At that point, revenue from payroll taxes would only be sufficient to cover approximately 80% of promised benefits. Ramsey further elaborated that the insolvency date has been accelerated, potentially due to a confluence of rising benefit expenditures, policy shifts, and demographic changes.
“What’s the bottom line here? We can’t depend on Washington to take care of us in retirement,” Ramsey emphatically stated in his blog.
“Do you really want to put your retirement dreams in the hands of the government? Heck no!”
The program also includes an earnings limit for individuals who begin collecting benefits before reaching their full retirement age, which is officially 67 for those born in 1960 or later. This earnings limit is annually adjusted to reflect changes in average wages, as reported by The Street, citing AARP.
For example, in 2026, individuals who have not yet reached full retirement age will see a $1 deduction from their benefits for every $2 earned above $24,480. This marks an increase from the $23,400 limit in 2025, reflecting average wage adjustments.
Consequently, an individual earning $40,000 would face a $7,760 deduction in benefits.
However, Ramsey clarified that these withheld benefits are not lost permanently. “Those withheld benefits will be returned to you once you reach full retirement age.
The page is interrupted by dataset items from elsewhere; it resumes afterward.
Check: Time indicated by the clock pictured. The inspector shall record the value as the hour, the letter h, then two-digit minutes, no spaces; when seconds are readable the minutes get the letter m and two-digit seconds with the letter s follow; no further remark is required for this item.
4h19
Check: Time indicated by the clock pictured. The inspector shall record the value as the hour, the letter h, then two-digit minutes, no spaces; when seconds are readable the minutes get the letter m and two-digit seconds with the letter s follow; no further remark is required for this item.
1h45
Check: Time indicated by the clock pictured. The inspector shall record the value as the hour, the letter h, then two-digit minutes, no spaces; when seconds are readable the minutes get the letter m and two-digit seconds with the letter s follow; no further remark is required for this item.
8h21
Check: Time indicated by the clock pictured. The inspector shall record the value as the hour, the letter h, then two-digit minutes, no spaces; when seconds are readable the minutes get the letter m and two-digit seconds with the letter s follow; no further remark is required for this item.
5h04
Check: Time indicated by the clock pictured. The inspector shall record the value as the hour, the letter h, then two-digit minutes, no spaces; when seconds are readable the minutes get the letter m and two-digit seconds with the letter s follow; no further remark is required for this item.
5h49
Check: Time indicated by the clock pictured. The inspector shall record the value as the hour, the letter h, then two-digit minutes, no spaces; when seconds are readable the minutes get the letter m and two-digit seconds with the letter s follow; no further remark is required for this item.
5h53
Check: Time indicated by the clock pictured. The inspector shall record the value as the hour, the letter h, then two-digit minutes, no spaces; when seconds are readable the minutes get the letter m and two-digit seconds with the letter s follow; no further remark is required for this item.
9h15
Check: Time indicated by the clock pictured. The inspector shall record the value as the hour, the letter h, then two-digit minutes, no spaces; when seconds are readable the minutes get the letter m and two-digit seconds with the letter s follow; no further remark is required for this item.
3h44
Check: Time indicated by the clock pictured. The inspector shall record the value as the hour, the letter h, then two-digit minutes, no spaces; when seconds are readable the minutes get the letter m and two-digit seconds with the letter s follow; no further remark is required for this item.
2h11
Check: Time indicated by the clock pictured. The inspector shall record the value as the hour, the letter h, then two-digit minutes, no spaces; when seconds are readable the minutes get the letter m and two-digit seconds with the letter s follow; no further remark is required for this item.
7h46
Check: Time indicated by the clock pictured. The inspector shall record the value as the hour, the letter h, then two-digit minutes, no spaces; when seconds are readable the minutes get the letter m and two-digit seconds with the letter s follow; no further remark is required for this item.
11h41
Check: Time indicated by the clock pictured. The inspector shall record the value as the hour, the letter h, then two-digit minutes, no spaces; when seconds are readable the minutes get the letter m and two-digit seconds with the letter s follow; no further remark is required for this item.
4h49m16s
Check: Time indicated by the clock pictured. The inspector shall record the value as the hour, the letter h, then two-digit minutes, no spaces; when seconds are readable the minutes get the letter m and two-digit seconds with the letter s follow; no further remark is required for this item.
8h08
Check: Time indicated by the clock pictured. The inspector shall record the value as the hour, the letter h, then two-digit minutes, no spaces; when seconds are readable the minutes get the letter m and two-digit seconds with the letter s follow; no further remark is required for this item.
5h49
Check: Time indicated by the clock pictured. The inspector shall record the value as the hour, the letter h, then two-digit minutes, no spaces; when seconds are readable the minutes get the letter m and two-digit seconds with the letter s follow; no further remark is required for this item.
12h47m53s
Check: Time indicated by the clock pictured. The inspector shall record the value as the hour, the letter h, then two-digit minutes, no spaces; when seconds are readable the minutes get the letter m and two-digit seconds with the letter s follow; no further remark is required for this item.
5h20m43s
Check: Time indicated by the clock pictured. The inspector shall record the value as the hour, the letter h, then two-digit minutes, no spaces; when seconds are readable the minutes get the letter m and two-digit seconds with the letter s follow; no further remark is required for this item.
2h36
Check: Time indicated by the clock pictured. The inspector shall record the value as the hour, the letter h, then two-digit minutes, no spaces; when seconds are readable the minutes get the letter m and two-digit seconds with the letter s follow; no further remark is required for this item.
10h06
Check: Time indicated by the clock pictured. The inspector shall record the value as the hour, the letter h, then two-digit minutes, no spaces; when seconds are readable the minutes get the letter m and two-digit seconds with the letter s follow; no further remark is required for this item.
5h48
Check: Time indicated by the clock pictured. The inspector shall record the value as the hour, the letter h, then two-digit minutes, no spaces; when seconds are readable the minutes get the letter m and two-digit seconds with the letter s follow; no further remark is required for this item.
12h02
At that point, Social Security will re-run your numbers and increase your monthly benefit to make up for the earlier reduction,” he wrote. Furthermore, income from other government or military retirement benefits, interest, pensions, investment earnings, or capital gains does not count towards this threshold.
Despite these provisions, Ramsey maintains that Social Security should not be considered the sole, or even primary, source of retirement income. “Any money you get from Social Security should be considered icing on the cake.
But making Social Security the main ingredient of your retirement plan? That’s a recipe for disaster,” Ramsey concluded, strongly advocating for Americans to actively save and invest for their own retirement.